**** Given data
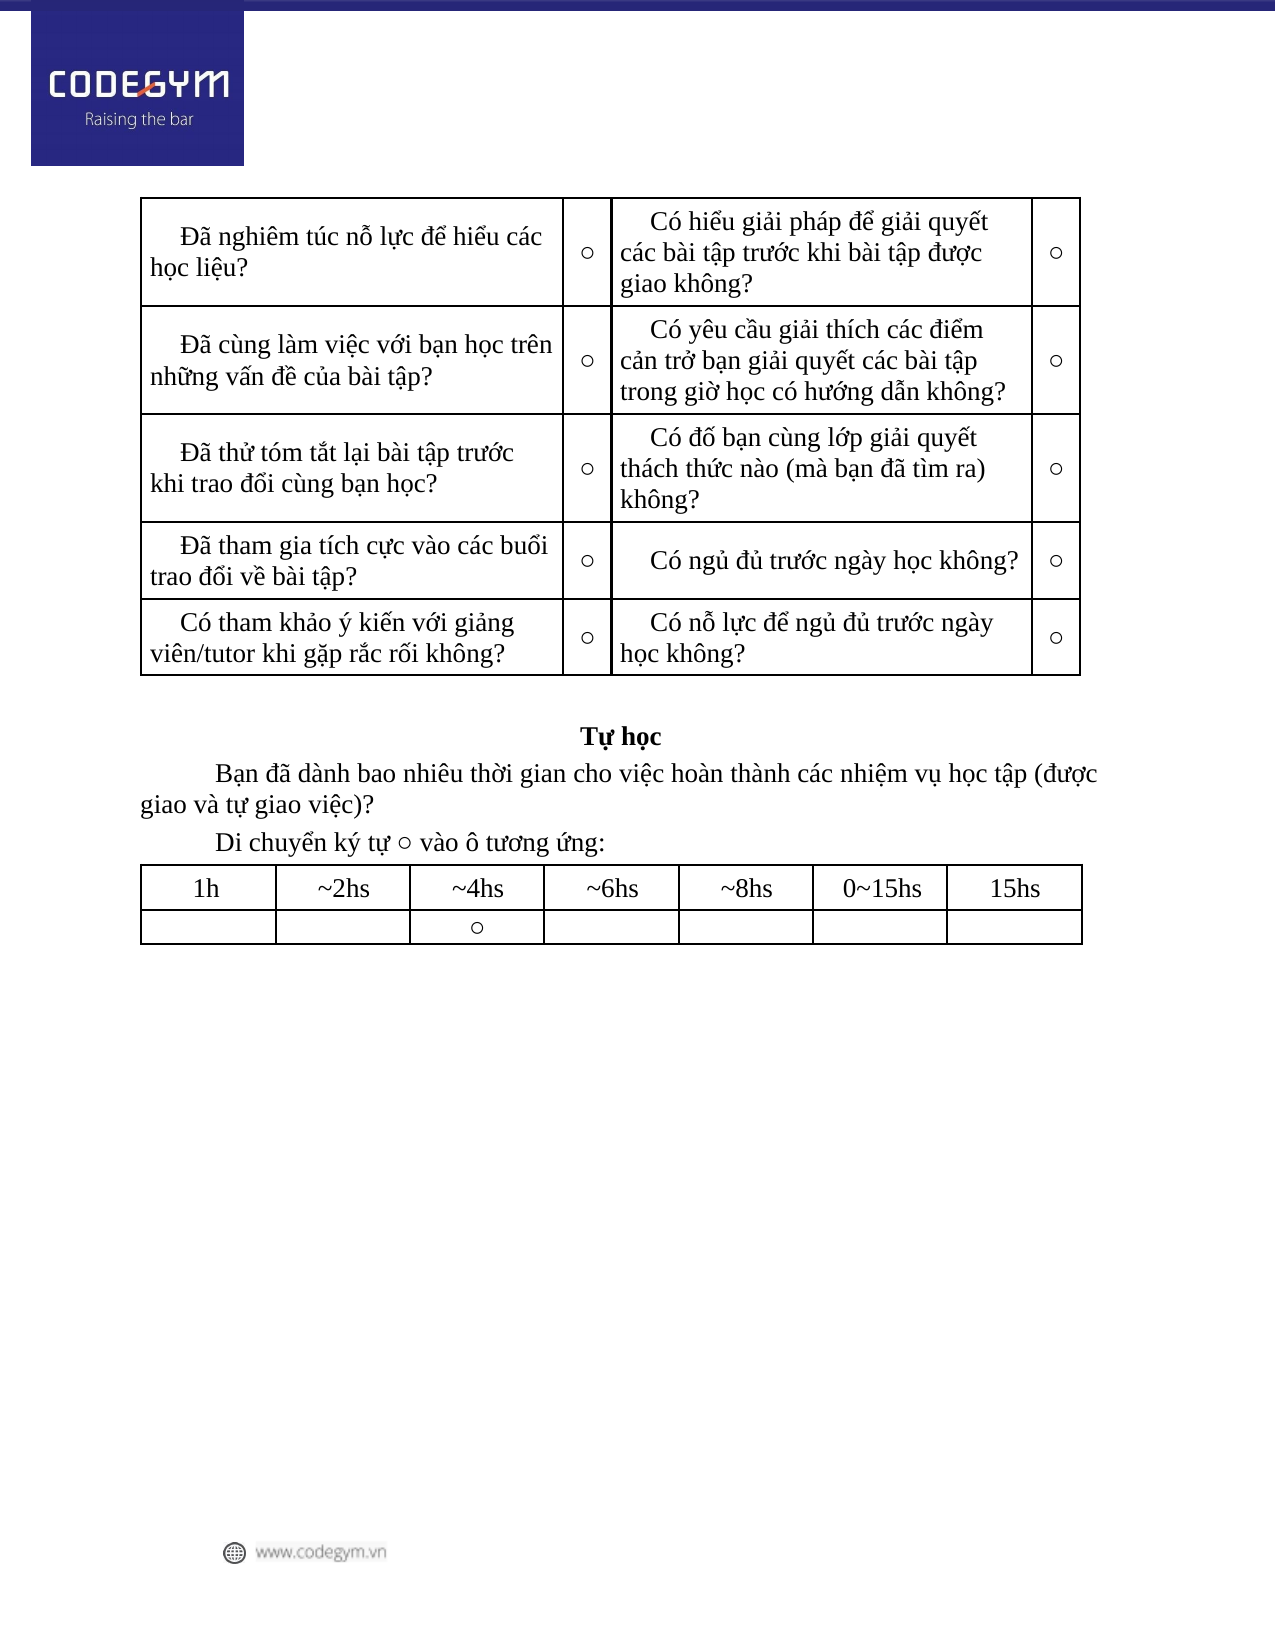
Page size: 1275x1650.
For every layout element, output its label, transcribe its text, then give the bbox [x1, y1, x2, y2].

table_header 15hs [948, 866, 1081, 909]
table_cell Có đố bạn cùng lớp giải quyết thách thức nào (mà bạn đã tìm ra) không? [613, 415, 1031, 521]
table_header ~2hs [277, 866, 409, 909]
text Bạn đã dành bao nhiêu thời gian cho việc hoàn thành các nhiệm vụ học tập (được giao và tự giao việc)? [140, 757, 1116, 820]
table_cell ○ [564, 415, 610, 521]
table_header 1h [142, 866, 275, 909]
table_cell Đã cùng làm việc với bạn học trên những vấn đề của bài tập? [142, 307, 562, 413]
table_header ~4hs [411, 866, 543, 909]
picture [223, 1535, 1246, 1636]
table_cell [814, 911, 946, 942]
table_header ○ [564, 199, 610, 304]
table_cell ○ [564, 600, 610, 674]
table_header ~8hs [680, 866, 812, 909]
table_cell ○ [564, 523, 610, 597]
table_header ~6hs [545, 866, 678, 909]
table_cell Đã thử tóm tắt lại bài tập trước khi trao đổi cùng bạn học? [142, 415, 562, 521]
table_header 0~15hs [814, 866, 946, 909]
text Tự học [125, 720, 1116, 751]
table_cell [948, 911, 1081, 942]
table_cell Có yêu cầu giải thích các điểm cản trở bạn giải quyết các bài tập trong giờ học có hướng dẫn không? [613, 307, 1031, 413]
table_header ○ [1033, 199, 1079, 304]
table_cell Có tham khảo ý kiến với giảng viên/tutor khi gặp rắc rối không? [142, 600, 562, 674]
table_header Đã nghiêm túc nỗ lực để hiểu các học liệu? [142, 199, 562, 304]
table_header Có hiểu giải pháp để giải quyết các bài tập trước khi bài tập được giao không? [613, 199, 1031, 304]
text Di chuyển ký tự ○ vào ô tương ứng: [140, 826, 1116, 857]
table_cell Đã tham gia tích cực vào các buổi trao đổi về bài tập? [142, 523, 562, 597]
table_cell [142, 911, 275, 942]
table_cell ○ [564, 307, 610, 413]
table_cell [545, 911, 678, 942]
table_cell ○ [1033, 523, 1079, 597]
table_cell ○ [411, 911, 543, 942]
table_cell [680, 911, 812, 942]
table_cell ○ [1033, 600, 1079, 674]
picture [0, 0, 1275, 166]
table_cell [277, 911, 409, 942]
table_cell Có ngủ đủ trước ngày học không? [613, 523, 1031, 597]
table_cell ○ [1033, 307, 1079, 413]
table_cell Có nỗ lực để ngủ đủ trước ngày học không? [613, 600, 1031, 674]
table_cell ○ [1033, 415, 1079, 521]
********
## Directive
Write out the records word for word. Pictures stay out.

## Exercise solution
Page size: 1275x1650.
For every layout element, output its label, transcribe its text, then give the bbox [x1, y1, x2, y2].

table_header 15hs [948, 866, 1081, 909]
table_cell Có đố bạn cùng lớp giải quyết thách thức nào (mà bạn đã tìm ra) không? [613, 415, 1031, 521]
table_header ~2hs [277, 866, 409, 909]
text Bạn đã dành bao nhiêu thời gian cho việc hoàn thành các nhiệm vụ học tập (được giao và tự giao việc)? [140, 757, 1116, 820]
table_cell ○ [564, 415, 610, 521]
table_header 1h [142, 866, 275, 909]
table_cell Đã cùng làm việc với bạn học trên những vấn đề của bài tập? [142, 307, 562, 413]
table_header ~4hs [411, 866, 543, 909]
picture [223, 1535, 1246, 1636]
table_cell [814, 911, 946, 942]
table_header ○ [564, 199, 610, 304]
table_cell ○ [564, 600, 610, 674]
table_header ~8hs [680, 866, 812, 909]
table_cell ○ [564, 523, 610, 597]
table_header ~6hs [545, 866, 678, 909]
table_cell Đã thử tóm tắt lại bài tập trước khi trao đổi cùng bạn học? [142, 415, 562, 521]
table_header 0~15hs [814, 866, 946, 909]
text Tự học [125, 720, 1116, 751]
table_cell [948, 911, 1081, 942]
table_cell Có yêu cầu giải thích các điểm cản trở bạn giải quyết các bài tập trong giờ học có hướng dẫn không? [613, 307, 1031, 413]
table_header ○ [1033, 199, 1079, 304]
table_cell Có tham khảo ý kiến với giảng viên/tutor khi gặp rắc rối không? [142, 600, 562, 674]
table_header Đã nghiêm túc nỗ lực để hiểu các học liệu? [142, 199, 562, 304]
table_header Có hiểu giải pháp để giải quyết các bài tập trước khi bài tập được giao không? [613, 199, 1031, 304]
text Di chuyển ký tự ○ vào ô tương ứng: [140, 826, 1116, 857]
table_cell Đã tham gia tích cực vào các buổi trao đổi về bài tập? [142, 523, 562, 597]
table_cell [142, 911, 275, 942]
table_cell ○ [564, 307, 610, 413]
table_cell [545, 911, 678, 942]
table_cell ○ [1033, 523, 1079, 597]
table_cell ○ [411, 911, 543, 942]
table_cell [680, 911, 812, 942]
table_cell ○ [1033, 600, 1079, 674]
picture [0, 0, 1275, 166]
table_cell [277, 911, 409, 942]
table_cell Có ngủ đủ trước ngày học không? [613, 523, 1031, 597]
table_cell ○ [1033, 307, 1079, 413]
table_cell Có nỗ lực để ngủ đủ trước ngày học không? [613, 600, 1031, 674]
table_cell ○ [1033, 415, 1079, 521]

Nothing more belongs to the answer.